Is there a way to do this on AMD hardware? I know this is not OpenCL spec stuff so I'm just playing around at the moment.

5 Replies

This thing gives me the creeps. You're forcing a native massively parallel environment to a pipeline-like operation.

I encourage you in rethinking your strategy. If there's a producer-consumer relationship odds are you'll just be better with flowing the data in the same WI.

BUT if you want to go ahead this way maybe you could branch on the atomic. This will make the designed workgroup trash execution time (hopefully you can enforce it in doing something useful).

That said, rethink your strategy. Work groups should be free to go as they want.


I would love to let the work groups run free but the problem cannot be expressed like that I'm trying to think of a better way but no luck yet. For now, I'm having to do multiple (1000s) of enqueues which kills performance. Doing the calculation on CPU is fast but dragging the data from the GPU then sending it back also kills performance.

MicahVillmow - any ideas to pervert the scheduling of work groups/waves?


Sounds like you're trying something that is so granular that the PCI communication kills performance. Enforcing switching out a work-group is generally a very bad idea. For one, it is not portable, neither it is guaranteed that the solution will work on a future driver and/or hardware. I would also suggest a rethink.

The little more constructive approach would lead me saying: have you considered using OpenCL 2.0 and restrict yourself to hardware that is actually meant for this type of stuff? Handling O(1000) enqueues with dependencies encoded as atomics and have GPU kernels react to these atomic changes... sounds very much like work for Kaveri/Skylake or any architecture that implements platform-level atomics. Read the OpenCL 2.0 specs, specially the part about various levels of SVM, where the highest level of SVM support is atomically-correct SVM. I suggest you rethink your workflow in a manner where atomically-correct SVM is the minimal requirement to your application actually working.
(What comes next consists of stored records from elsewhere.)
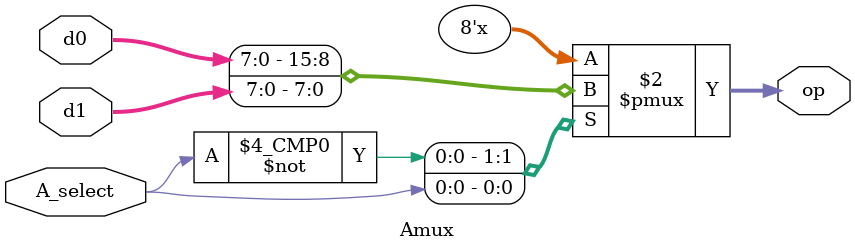
<source format=v>
`timescale 1ns / 1ps

module Amux(
    input [7:0]d0,
    input [7:0]d1,
    input A_select,
    output reg[7:0]op
    );
	 
	 always@(d0,d1,A_select)
	 begin
		case(A_select)
		1'b0 : op <= d0;
		1'b1 : op <= d1;
		endcase
	 end
	 
endmodule

</source>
Without the actual hardware, you can always start developing with a CPU device, as host and CPU device can surely share atomically correct SVM memory. Your kernels will be slower, moreover without explicit use of sub-devices they will slow down the host process, nonetheless you can prove the correctness of your application.

Also, with OpenCL 2.0 you get features like dyanamic parallelism, which might completely mitigate the need of atomic control of kernels.


From GCN standpoint, two waves should not be blocking one another even if they are scheduled on the same SIMD.

You can read more about it in Layla Mah's excellent presentation : "GCN Crash Course". (slides 26-27 , though it does not explicitly address the question.)

In general, each wavefront has its own program counter and can be executing a different instruction even if scheduled on the same SIMD. When scheduled on the same SIMD two Wavefronts can't execute the same type of instruction on the same cycle but they do overlap.

BTW, if you want faster communication between wavefronts I suggest you use the 'cl_ext_atomic_counters_32' extension. It uses the GDS memory bank which is an order of magnitude faster than global memory.


Where's this kind of stuff documented? Such as the cl_ext_atomic_counters_32 extension being mapped to GDS? I have been waiting for this feature for ages. Is GWS implemented already, just not yet advertised?